4.1. Development of a single-cell analytical method for measuring organic components.

To measure the chromatic compounds in hydrangea sepals, we needed more than 150 cells when an ODS column with an i.d. = 1.5 mm was used.36) In theory, the sensitivity of UV and visible light detection for HPLC analysis increases when the diameter of the column is reduced; therefore, a microcolumn with an i.d. = 0.3 mm could enable single-cell analysis. However, there are problems that need to be resolved for this method to be successful, including the optimization of the detection system, exclusion of impurities in the eluting solvent, manipulation of the narrow column, and reliability of the gradient elution system. The problem of the detection system was solved using a capillary flow cell system (i.d. = 75 µm, length = 20 mm, and cell volume = 35 nL). The elution solvent used was HPLC grade, and the acid was changed from trifluoroacetic acid to phosphoric acid. To reduce base-line fluctuation, a step-wise gradient elution was adopted to establish an HPLC method for quantifying organic components in single hydrangea cells (Fig. 7).40,41) Interestingly, using this method, we reported that the molar equivalent of 5-O-acylquinic acids (2,3) to anthocyanins (1,5) was strongly correlated with blue cell coloration; however, the content of anthocyanin and 3-O-caffeoylquinic acid (4) did not correlate with cell color. Nonetheless, these results indicated a clear contribution of 5-O-acylquinic acids (2,3) to the blue sepal cell color in hydrangea.40,41)

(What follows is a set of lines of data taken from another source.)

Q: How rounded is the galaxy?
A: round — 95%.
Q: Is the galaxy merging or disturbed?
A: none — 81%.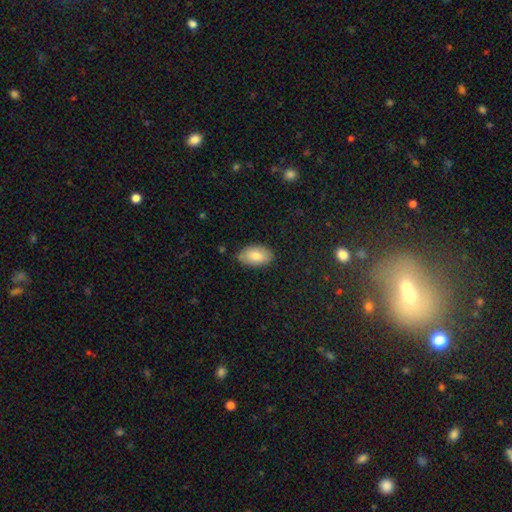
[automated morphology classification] Smooth or featured: smooth — 81% (featured or disk — 12%)
How rounded: in between — 94% (round — 5%)
Merging: none — 82% (minor disturbance — 15%)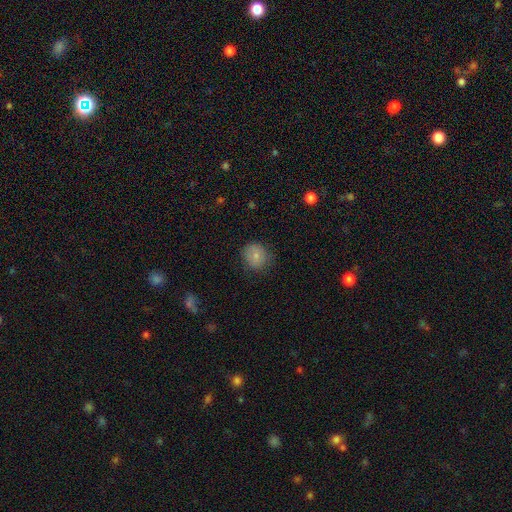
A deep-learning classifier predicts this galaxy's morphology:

The correlation between 5-O-acylquinic acids and blue sepal color was also confirmed from a single-cell analysis of blue and red cells prepared from blue and red sepals of the ‘Narumi blue’ and ‘Narumi red’ cultivars, respectively, which were grown in ordinal conditions. The molar equivalent of 5-O-acylquinic acids (2,3) to that of total anthocyanins (1,5) was 3.5 eq. in blue sepal cells while that in red cells was 0.9. These measurements were significantly different between samples, although the 3-O-caffeoylquinic acid (4) content did not show any significant difference between the blue and red cell samples. This strongly suggested that 5-O-acylquinic acids play a very important role in blue cell coloration in hydrangea sepals.40,41)

4.2. Development of a single-cell analytical method for analysis of aluminum ion content.

To quantify the aluminum content in a single cell, GFAAS could not be used because of its detection limitation. Fluorescence detection has high sensitivity and when Al3+ is complexed with lumogallion, it produces strong fluorescence and therefore, has been used as a tissue staining reagent for visualizing aluminum ion-localization.42,43) Moreover, fluorescence detection-HPLC can be used for the quantification of Al3+ in aqueous solutions.44) Thus, we considered using fluorescence detection-HPLC to measure Al3+ content in hydrangea cells. By reducing the reaction system and HPLC analytical condition, we established an Al3+ analytical method for single cells.40,41)

The cell color obtained from purple sepals varied from 545 nm (red cell) to 588 nm (blue cell). The Al3+ content in the reddest cells was only 0.3 eq. of anthocyanin, while that in bluest cells was approximately 3 eq. A clear correlation between blue cell color and Al3+ levels was observed, similar to that of 5-O-acylquinic acids. Indeed, a similar result was obtained in the analysis of conventionally cultivated blue and red sepal cells. The Al3+ to total anthocyanin ratio in blue cells was significantly higher (2.4 eq.) than that in red cells (0.3 eq.) (P < 0.001), indicating that this ratio is another critical condition for blue cell color in hydrangea sepals.40,41)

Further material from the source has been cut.